---- Dataset

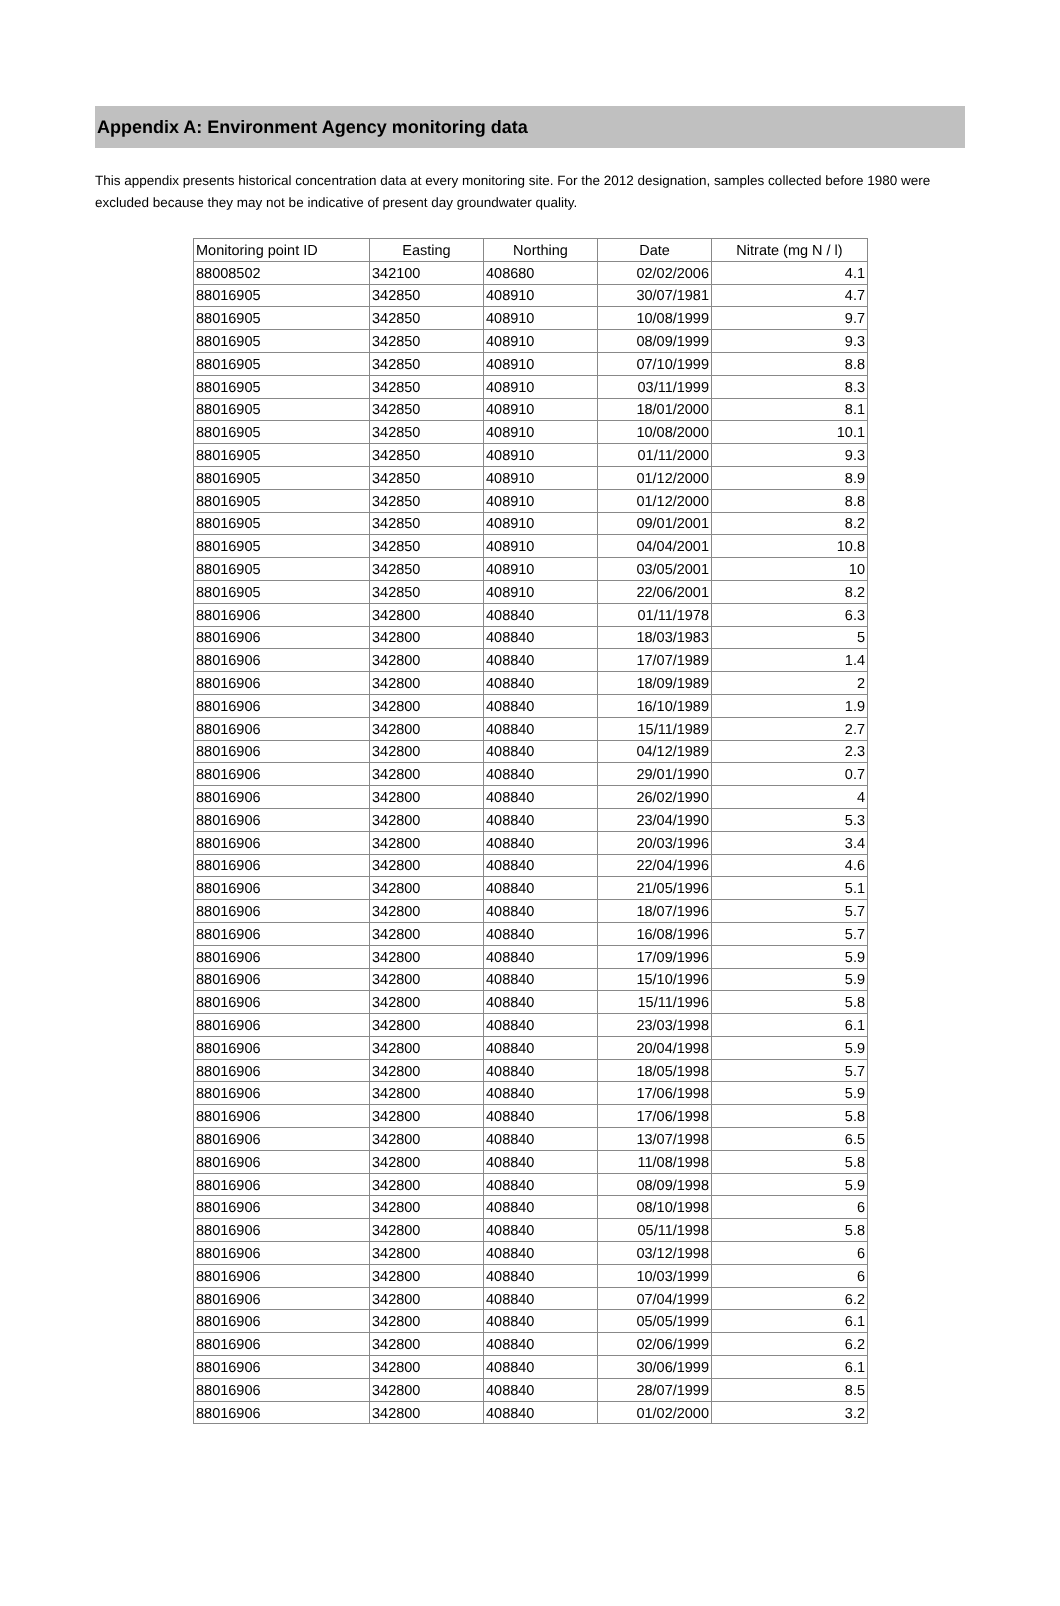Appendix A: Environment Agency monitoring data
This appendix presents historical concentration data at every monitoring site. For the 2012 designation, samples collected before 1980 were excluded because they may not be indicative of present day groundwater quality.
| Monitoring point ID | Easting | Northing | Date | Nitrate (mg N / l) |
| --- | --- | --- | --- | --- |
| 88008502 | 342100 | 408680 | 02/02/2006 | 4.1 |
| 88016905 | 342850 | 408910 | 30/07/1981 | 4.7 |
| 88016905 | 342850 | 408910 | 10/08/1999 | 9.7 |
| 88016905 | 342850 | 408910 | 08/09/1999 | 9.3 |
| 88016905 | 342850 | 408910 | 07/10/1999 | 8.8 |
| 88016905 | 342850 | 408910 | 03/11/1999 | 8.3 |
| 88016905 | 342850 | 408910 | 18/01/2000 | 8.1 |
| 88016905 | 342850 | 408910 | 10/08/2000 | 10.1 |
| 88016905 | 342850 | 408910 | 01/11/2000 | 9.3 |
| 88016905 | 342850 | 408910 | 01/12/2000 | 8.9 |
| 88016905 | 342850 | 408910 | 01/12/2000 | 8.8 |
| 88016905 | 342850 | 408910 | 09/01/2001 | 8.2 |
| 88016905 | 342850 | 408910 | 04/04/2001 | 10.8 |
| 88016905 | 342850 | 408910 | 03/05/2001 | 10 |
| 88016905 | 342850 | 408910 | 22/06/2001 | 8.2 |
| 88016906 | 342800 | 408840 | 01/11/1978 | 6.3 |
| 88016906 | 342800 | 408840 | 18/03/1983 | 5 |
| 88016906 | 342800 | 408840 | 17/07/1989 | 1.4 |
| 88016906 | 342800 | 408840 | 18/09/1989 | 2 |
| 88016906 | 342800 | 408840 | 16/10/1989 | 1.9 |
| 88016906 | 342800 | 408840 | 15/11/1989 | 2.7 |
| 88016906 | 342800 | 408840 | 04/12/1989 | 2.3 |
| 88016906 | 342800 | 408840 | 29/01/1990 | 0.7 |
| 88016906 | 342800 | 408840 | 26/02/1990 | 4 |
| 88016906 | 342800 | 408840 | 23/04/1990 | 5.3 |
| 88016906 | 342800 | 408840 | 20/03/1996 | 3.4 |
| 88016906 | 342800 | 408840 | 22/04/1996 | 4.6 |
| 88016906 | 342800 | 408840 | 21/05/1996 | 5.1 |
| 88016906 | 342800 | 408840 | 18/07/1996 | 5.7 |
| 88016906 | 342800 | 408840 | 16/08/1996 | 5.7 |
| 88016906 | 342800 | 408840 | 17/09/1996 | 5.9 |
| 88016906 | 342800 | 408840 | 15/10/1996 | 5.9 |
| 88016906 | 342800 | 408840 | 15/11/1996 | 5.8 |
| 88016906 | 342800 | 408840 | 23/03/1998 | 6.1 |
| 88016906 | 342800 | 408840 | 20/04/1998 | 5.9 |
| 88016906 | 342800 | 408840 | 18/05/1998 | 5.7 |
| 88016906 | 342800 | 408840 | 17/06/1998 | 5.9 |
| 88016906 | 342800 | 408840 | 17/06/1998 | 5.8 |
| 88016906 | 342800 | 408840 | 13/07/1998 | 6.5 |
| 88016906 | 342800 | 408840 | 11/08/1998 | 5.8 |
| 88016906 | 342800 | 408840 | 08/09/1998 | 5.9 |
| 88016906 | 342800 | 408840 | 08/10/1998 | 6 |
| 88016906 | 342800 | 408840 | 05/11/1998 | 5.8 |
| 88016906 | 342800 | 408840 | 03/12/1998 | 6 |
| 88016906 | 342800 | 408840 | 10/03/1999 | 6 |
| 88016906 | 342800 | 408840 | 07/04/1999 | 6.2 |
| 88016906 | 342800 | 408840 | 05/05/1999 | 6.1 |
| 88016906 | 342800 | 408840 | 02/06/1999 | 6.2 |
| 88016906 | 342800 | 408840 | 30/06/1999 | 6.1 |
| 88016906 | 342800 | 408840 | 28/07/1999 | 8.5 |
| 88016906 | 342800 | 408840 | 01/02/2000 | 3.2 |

--------
---- Dataset

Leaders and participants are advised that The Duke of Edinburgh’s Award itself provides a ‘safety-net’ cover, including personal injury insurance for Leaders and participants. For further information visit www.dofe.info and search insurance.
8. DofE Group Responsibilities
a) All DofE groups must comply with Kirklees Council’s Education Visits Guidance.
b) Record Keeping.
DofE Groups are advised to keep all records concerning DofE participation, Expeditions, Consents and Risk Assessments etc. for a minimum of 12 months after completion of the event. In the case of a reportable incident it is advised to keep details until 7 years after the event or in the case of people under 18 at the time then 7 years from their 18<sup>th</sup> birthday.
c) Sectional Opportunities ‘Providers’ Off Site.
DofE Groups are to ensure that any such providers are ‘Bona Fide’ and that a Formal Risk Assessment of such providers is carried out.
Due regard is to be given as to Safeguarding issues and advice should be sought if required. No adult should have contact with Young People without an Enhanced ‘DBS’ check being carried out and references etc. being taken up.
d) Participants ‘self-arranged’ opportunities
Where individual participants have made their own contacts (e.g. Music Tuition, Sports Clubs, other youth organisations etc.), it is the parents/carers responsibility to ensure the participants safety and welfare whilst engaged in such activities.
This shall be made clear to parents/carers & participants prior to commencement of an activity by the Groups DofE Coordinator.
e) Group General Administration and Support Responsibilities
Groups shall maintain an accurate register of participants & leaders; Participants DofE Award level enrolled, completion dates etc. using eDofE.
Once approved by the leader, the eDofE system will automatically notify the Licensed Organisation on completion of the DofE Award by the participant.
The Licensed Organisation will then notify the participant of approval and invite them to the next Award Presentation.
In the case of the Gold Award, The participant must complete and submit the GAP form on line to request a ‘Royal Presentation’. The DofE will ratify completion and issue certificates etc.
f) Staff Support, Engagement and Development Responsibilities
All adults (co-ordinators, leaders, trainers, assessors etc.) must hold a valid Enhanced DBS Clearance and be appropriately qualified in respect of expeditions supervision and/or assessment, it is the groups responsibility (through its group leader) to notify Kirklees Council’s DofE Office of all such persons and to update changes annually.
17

--------

Starting at the line that has "18/09/1989 | 2 |" and ending at the line that has "01/02/2000 | 3.2 |", please write out the lines above exactly, leaving out all others.

Task solution:
| 88016906 | 342800 | 408840 | 18/09/1989 | 2 |
| 88016906 | 342800 | 408840 | 16/10/1989 | 1.9 |
| 88016906 | 342800 | 408840 | 15/11/1989 | 2.7 |
| 88016906 | 342800 | 408840 | 04/12/1989 | 2.3 |
| 88016906 | 342800 | 408840 | 29/01/1990 | 0.7 |
| 88016906 | 342800 | 408840 | 26/02/1990 | 4 |
| 88016906 | 342800 | 408840 | 23/04/1990 | 5.3 |
| 88016906 | 342800 | 408840 | 20/03/1996 | 3.4 |
| 88016906 | 342800 | 408840 | 22/04/1996 | 4.6 |
| 88016906 | 342800 | 408840 | 21/05/1996 | 5.1 |
| 88016906 | 342800 | 408840 | 18/07/1996 | 5.7 |
| 88016906 | 342800 | 408840 | 16/08/1996 | 5.7 |
| 88016906 | 342800 | 408840 | 17/09/1996 | 5.9 |
| 88016906 | 342800 | 408840 | 15/10/1996 | 5.9 |
| 88016906 | 342800 | 408840 | 15/11/1996 | 5.8 |
| 88016906 | 342800 | 408840 | 23/03/1998 | 6.1 |
| 88016906 | 342800 | 408840 | 20/04/1998 | 5.9 |
| 88016906 | 342800 | 408840 | 18/05/1998 | 5.7 |
| 88016906 | 342800 | 408840 | 17/06/1998 | 5.9 |
| 88016906 | 342800 | 408840 | 17/06/1998 | 5.8 |
| 88016906 | 342800 | 408840 | 13/07/1998 | 6.5 |
| 88016906 | 342800 | 408840 | 11/08/1998 | 5.8 |
| 88016906 | 342800 | 408840 | 08/09/1998 | 5.9 |
| 88016906 | 342800 | 408840 | 08/10/1998 | 6 |
| 88016906 | 342800 | 408840 | 05/11/1998 | 5.8 |
| 88016906 | 342800 | 408840 | 03/12/1998 | 6 |
| 88016906 | 342800 | 408840 | 10/03/1999 | 6 |
| 88016906 | 342800 | 408840 | 07/04/1999 | 6.2 |
| 88016906 | 342800 | 408840 | 05/05/1999 | 6.1 |
| 88016906 | 342800 | 408840 | 02/06/1999 | 6.2 |
| 88016906 | 342800 | 408840 | 30/06/1999 | 6.1 |
| 88016906 | 342800 | 408840 | 28/07/1999 | 8.5 |
| 88016906 | 342800 | 408840 | 01/02/2000 | 3.2 |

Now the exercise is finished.